Data extract
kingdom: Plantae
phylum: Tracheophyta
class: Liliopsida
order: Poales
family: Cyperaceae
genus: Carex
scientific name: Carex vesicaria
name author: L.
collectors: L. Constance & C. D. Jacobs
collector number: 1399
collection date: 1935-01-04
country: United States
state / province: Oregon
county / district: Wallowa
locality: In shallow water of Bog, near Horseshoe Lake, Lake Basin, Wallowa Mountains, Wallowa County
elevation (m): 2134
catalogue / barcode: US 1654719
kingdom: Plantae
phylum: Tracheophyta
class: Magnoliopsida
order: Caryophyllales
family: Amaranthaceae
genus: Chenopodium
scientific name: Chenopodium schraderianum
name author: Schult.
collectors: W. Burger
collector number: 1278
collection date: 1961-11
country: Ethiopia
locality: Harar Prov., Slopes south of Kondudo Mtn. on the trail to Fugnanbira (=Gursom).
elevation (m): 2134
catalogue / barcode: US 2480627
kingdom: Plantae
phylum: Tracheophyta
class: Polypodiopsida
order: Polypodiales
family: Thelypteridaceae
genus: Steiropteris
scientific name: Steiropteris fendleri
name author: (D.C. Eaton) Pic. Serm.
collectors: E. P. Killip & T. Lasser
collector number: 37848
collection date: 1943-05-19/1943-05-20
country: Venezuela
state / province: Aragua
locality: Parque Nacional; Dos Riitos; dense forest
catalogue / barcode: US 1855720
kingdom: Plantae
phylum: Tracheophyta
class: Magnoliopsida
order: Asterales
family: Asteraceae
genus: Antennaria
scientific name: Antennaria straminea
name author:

Work to do
Rewrite the listing from the line holding "class: Polypodiopsida" through the end of the listing, inclusive, replacing "locality" with "site description" and leaving everything else unchanged. Give only those lines.

Finished task
class: Polypodiopsida
order: Polypodiales
family: Thelypteridaceae
genus: Steiropteris
scientific name: Steiropteris fendleri
name author: (D.C. Eaton) Pic. Serm.
collectors: E. P. Killip & T. Lasser
collector number: 37848
collection date: 1943-05-19/1943-05-20
country: Venezuela
state / province: Aragua
site description: Parque Nacional; Dos Riitos; dense forest
catalogue / barcode: US 1855720
kingdom: Plantae
phylum: Tracheophyta
class: Magnoliopsida
order: Asterales
family: Asteraceae
genus: Antennaria
scientific name: Antennaria straminea
name author:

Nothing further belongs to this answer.